* Task to carry out
Retype each line of the material below word for word; pictures stay out.

* Data
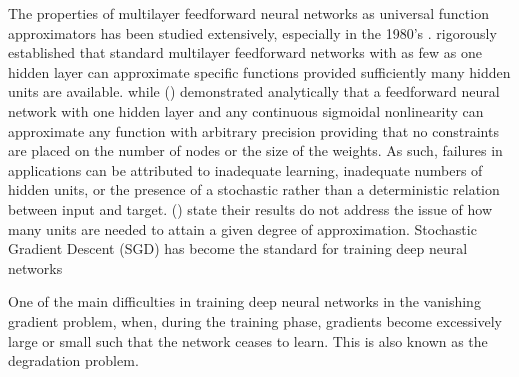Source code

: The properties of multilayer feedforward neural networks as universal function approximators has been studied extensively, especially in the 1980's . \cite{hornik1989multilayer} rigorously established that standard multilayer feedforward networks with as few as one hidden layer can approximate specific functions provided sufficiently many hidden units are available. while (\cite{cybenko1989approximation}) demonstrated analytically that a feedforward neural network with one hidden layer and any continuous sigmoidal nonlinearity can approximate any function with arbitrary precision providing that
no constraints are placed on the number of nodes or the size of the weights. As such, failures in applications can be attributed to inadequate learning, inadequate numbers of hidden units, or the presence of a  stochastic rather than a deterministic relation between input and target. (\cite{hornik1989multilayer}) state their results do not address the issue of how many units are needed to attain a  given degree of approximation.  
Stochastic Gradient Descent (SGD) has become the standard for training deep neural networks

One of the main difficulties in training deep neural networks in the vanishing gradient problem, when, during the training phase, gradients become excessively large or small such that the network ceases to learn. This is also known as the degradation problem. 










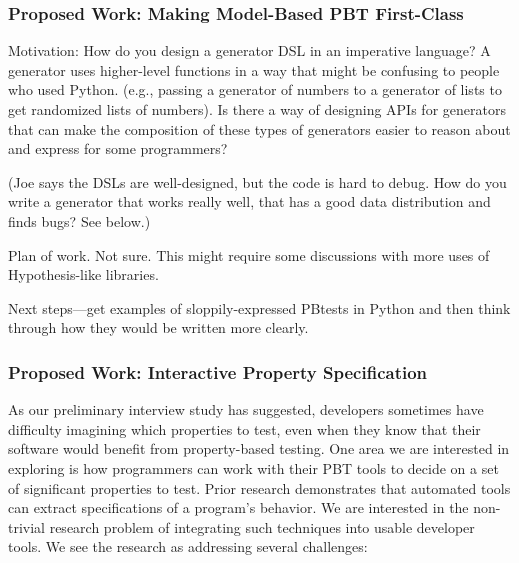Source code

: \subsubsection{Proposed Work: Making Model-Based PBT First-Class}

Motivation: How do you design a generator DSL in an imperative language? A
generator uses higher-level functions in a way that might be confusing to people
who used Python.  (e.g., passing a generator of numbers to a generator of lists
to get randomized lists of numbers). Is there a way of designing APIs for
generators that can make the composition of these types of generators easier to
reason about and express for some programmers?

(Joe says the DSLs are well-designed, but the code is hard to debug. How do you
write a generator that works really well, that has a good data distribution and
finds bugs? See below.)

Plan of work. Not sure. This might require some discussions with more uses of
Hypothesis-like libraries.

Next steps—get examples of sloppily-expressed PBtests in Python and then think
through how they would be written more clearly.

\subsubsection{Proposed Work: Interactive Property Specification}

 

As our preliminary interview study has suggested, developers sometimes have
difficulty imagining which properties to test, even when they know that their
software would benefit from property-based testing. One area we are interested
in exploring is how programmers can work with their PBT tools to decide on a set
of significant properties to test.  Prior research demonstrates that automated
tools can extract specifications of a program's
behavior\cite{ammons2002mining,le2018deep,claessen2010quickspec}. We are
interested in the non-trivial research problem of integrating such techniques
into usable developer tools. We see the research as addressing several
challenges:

* Output of the task
Source code

: The properties of multilayer feedforward neural networks as universal function approximators has been studied extensively, especially in the 1980's . \cite{hornik1989multilayer} rigorously established that standard multilayer feedforward networks with as few as one hidden layer can approximate specific functions provided sufficiently many hidden units are available. while (\cite{cybenko1989approximation}) demonstrated analytically that a feedforward neural network with one hidden layer and any continuous sigmoidal nonlinearity can approximate any function with arbitrary precision providing that
no constraints are placed on the number of nodes or the size of the weights. As such, failures in applications can be attributed to inadequate learning, inadequate numbers of hidden units, or the presence of a  stochastic rather than a deterministic relation between input and target. (\cite{hornik1989multilayer}) state their results do not address the issue of how many units are needed to attain a  given degree of approximation.  
Stochastic Gradient Descent (SGD) has become the standard for training deep neural networks

One of the main difficulties in training deep neural networks in the vanishing gradient problem, when, during the training phase, gradients become excessively large or small such that the network ceases to learn. This is also known as the degradation problem. 










Source code

: \subsubsection{Proposed Work: Making Model-Based PBT First-Class}

Motivation: How do you design a generator DSL in an imperative language? A
generator uses higher-level functions in a way that might be confusing to people
who used Python.  (e.g., passing a generator of numbers to a generator of lists
to get randomized lists of numbers). Is there a way of designing APIs for
generators that can make the composition of these types of generators easier to
reason about and express for some programmers?

(Joe says the DSLs are well-designed, but the code is hard to debug. How do you
write a generator that works really well, that has a good data distribution and
finds bugs? See below.)

Plan of work. Not sure. This might require some discussions with more uses of
Hypothesis-like libraries.

Next steps—get examples of sloppily-expressed PBtests in Python and then think
through how they would be written more clearly.

\subsubsection{Proposed Work: Interactive Property Specification}

 

As our preliminary interview study has suggested, developers sometimes have
difficulty imagining which properties to test, even when they know that their
software would benefit from property-based testing. One area we are interested
in exploring is how programmers can work with their PBT tools to decide on a set
of significant properties to test.  Prior research demonstrates that automated
tools can extract specifications of a program's
behavior\cite{ammons2002mining,le2018deep,claessen2010quickspec}. We are
interested in the non-trivial research problem of integrating such techniques
into usable developer tools. We see the research as addressing several
challenges:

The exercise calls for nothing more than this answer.